练习要求 —
把下列所有记录重写一遍，将“common name”改为“vernacular name”，其余内容一律不变。答案中不要包含图片。

任务材料 —
........

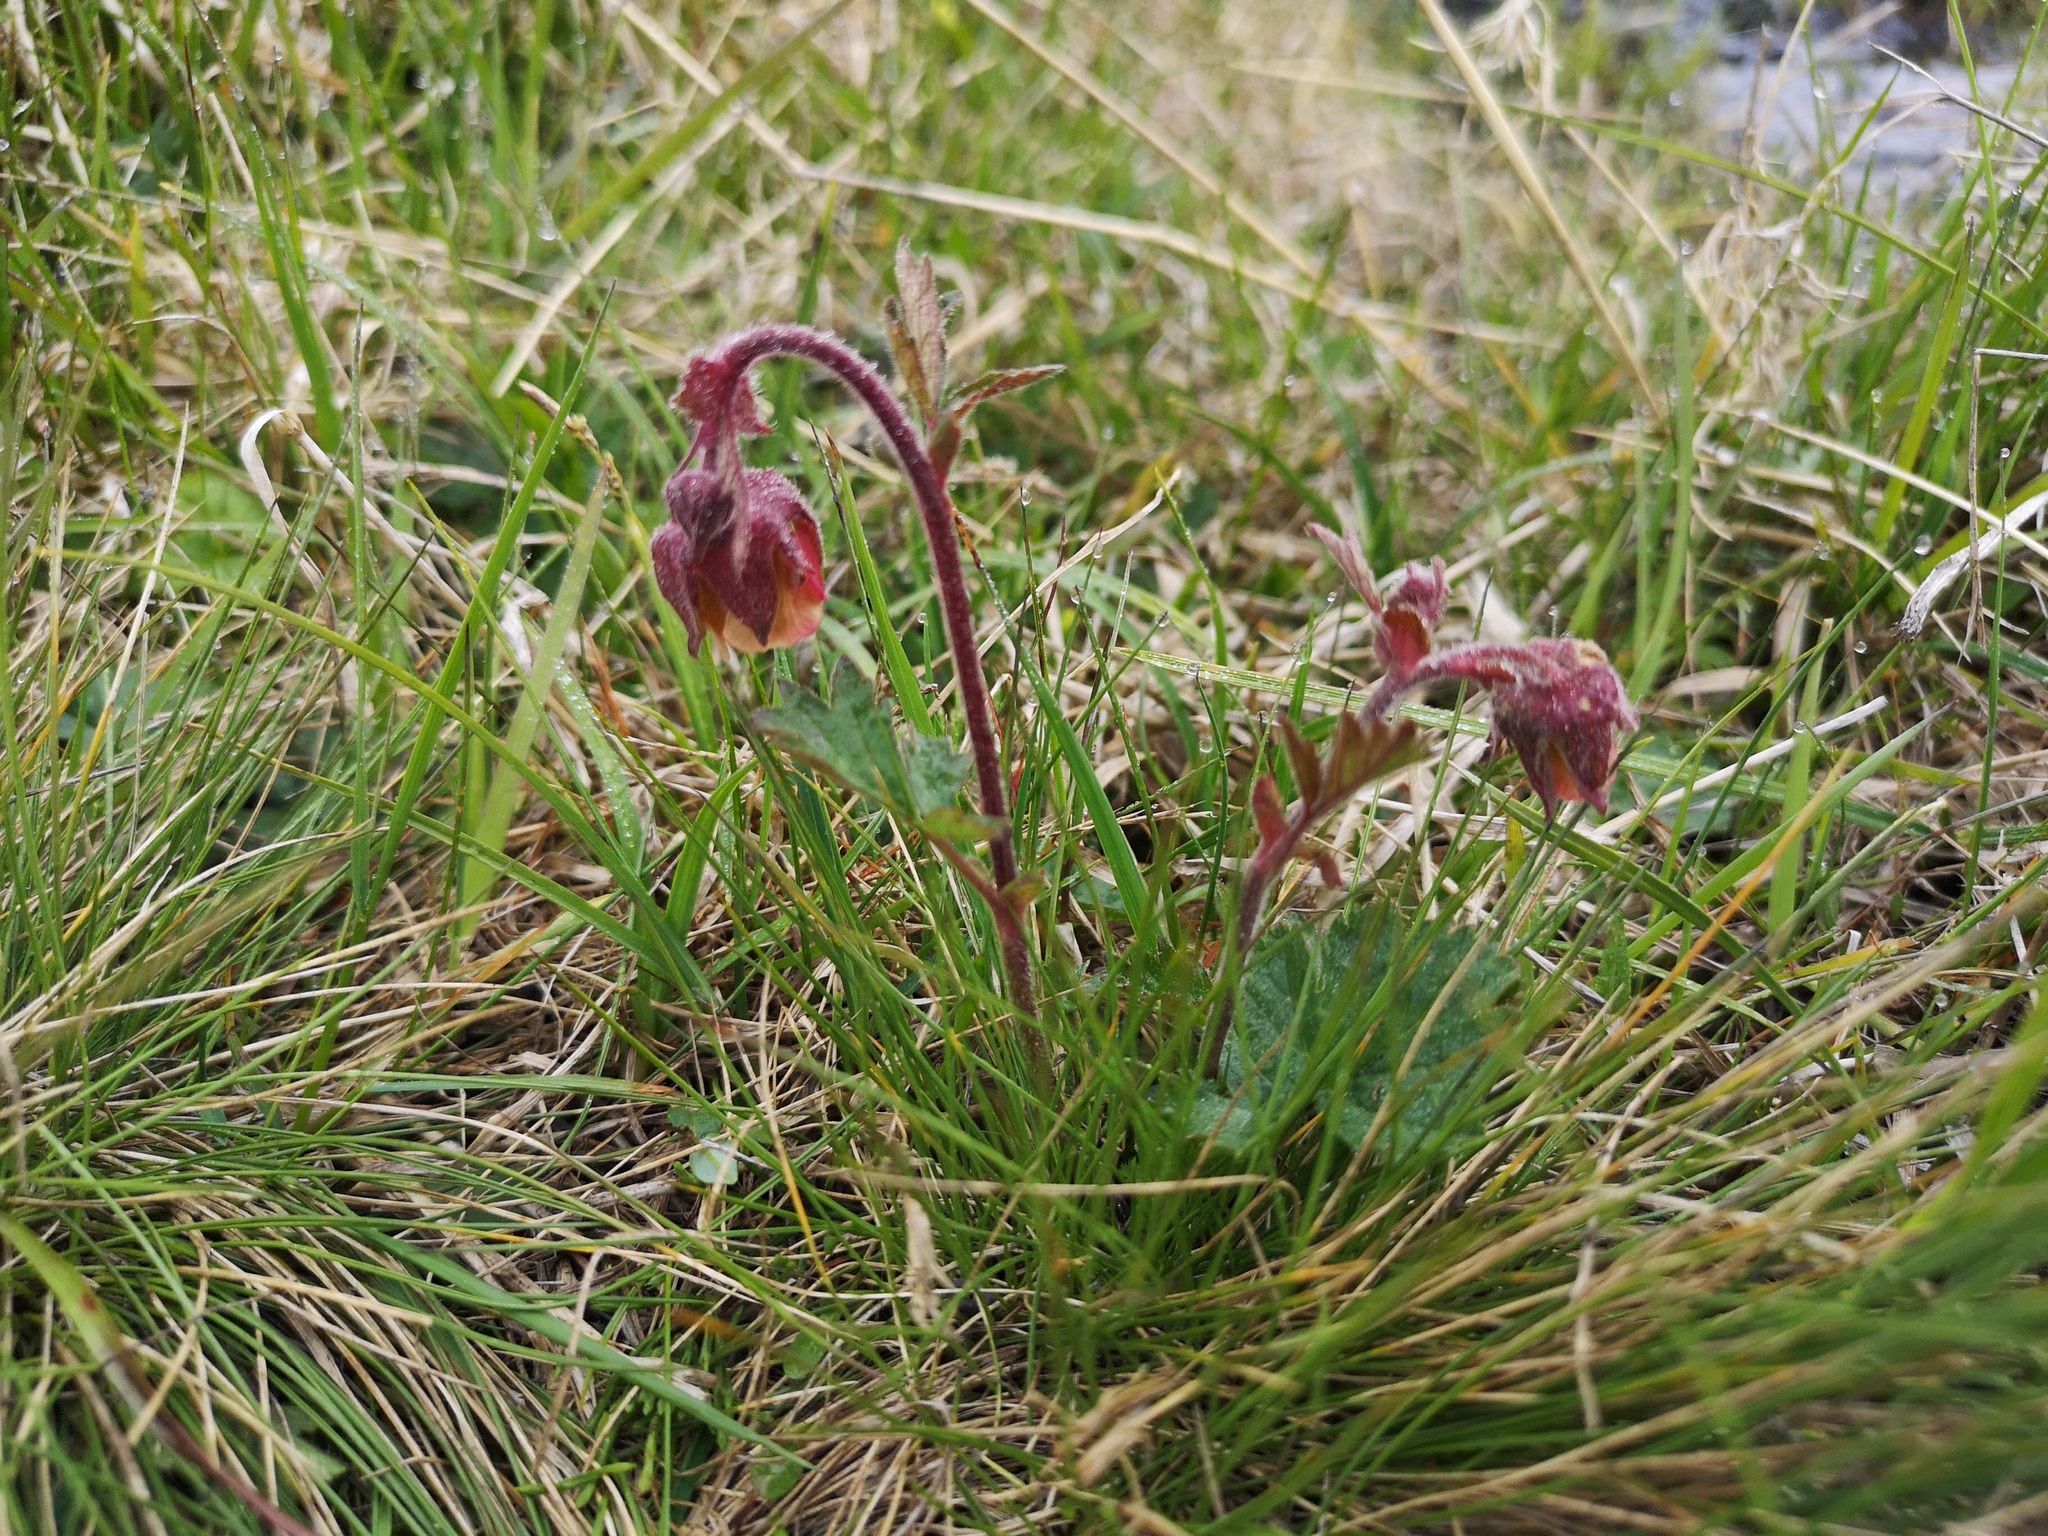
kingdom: Plantae
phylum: Tracheophyta
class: Magnoliopsida
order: Rosales
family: Rosaceae
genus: Geum
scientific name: Geum rivale
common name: Water avens
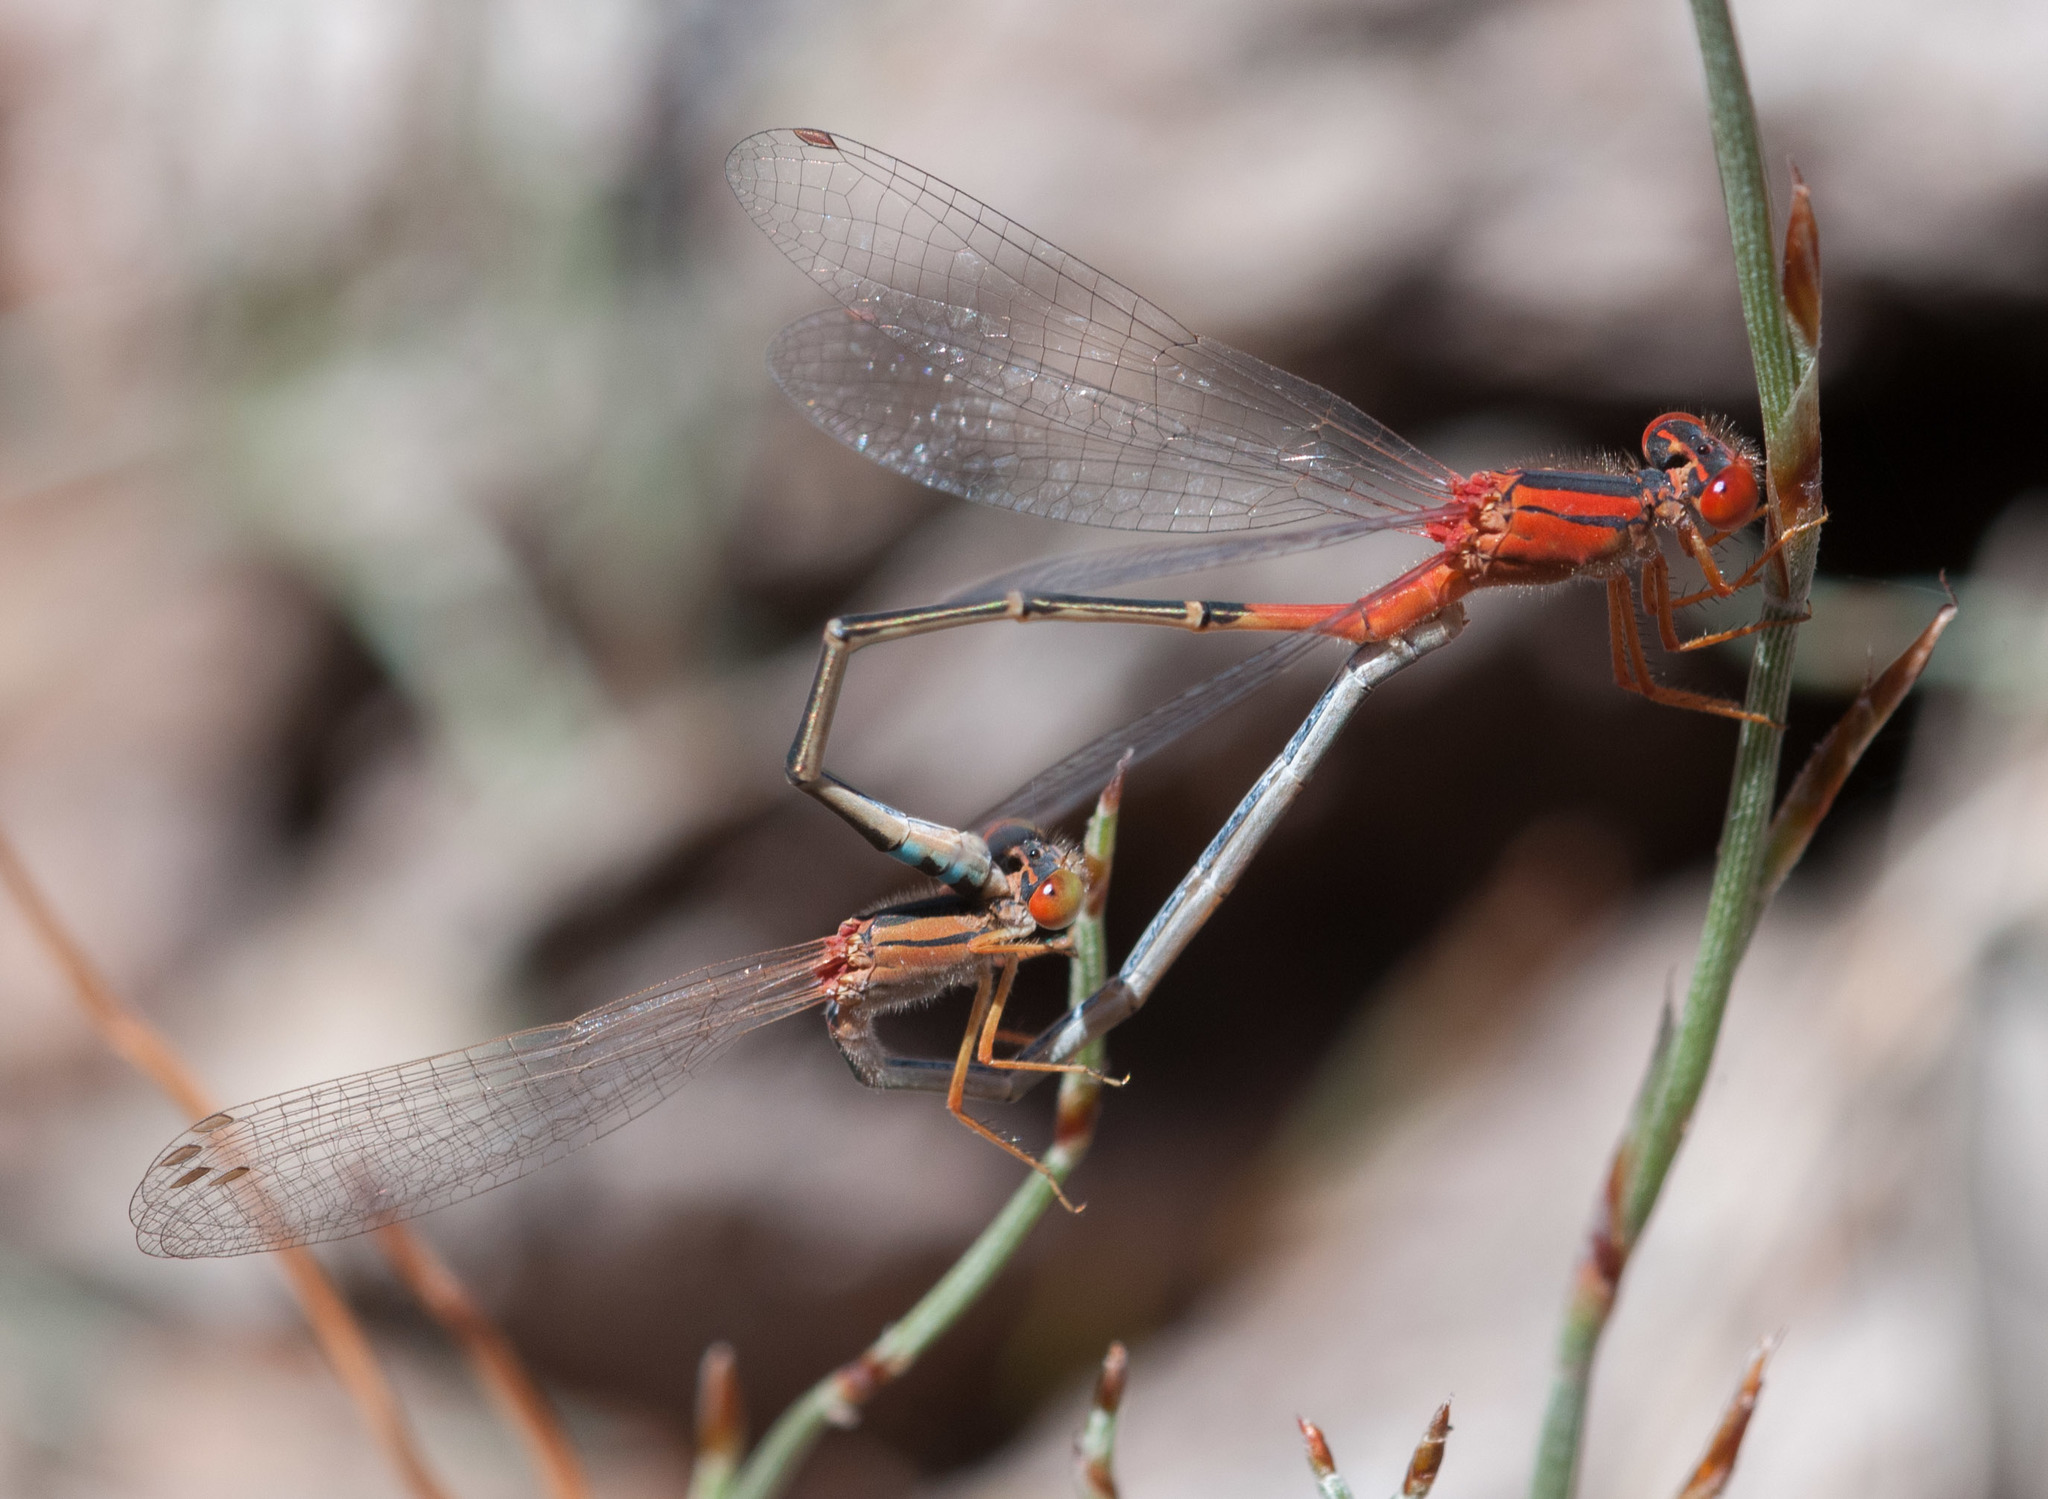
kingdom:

........

参考答案 —
kingdom: Plantae
phylum: Tracheophyta
class: Magnoliopsida
order: Rosales
family: Rosaceae
genus: Geum
scientific name: Geum rivale
vernacular name: Water avens
kingdom:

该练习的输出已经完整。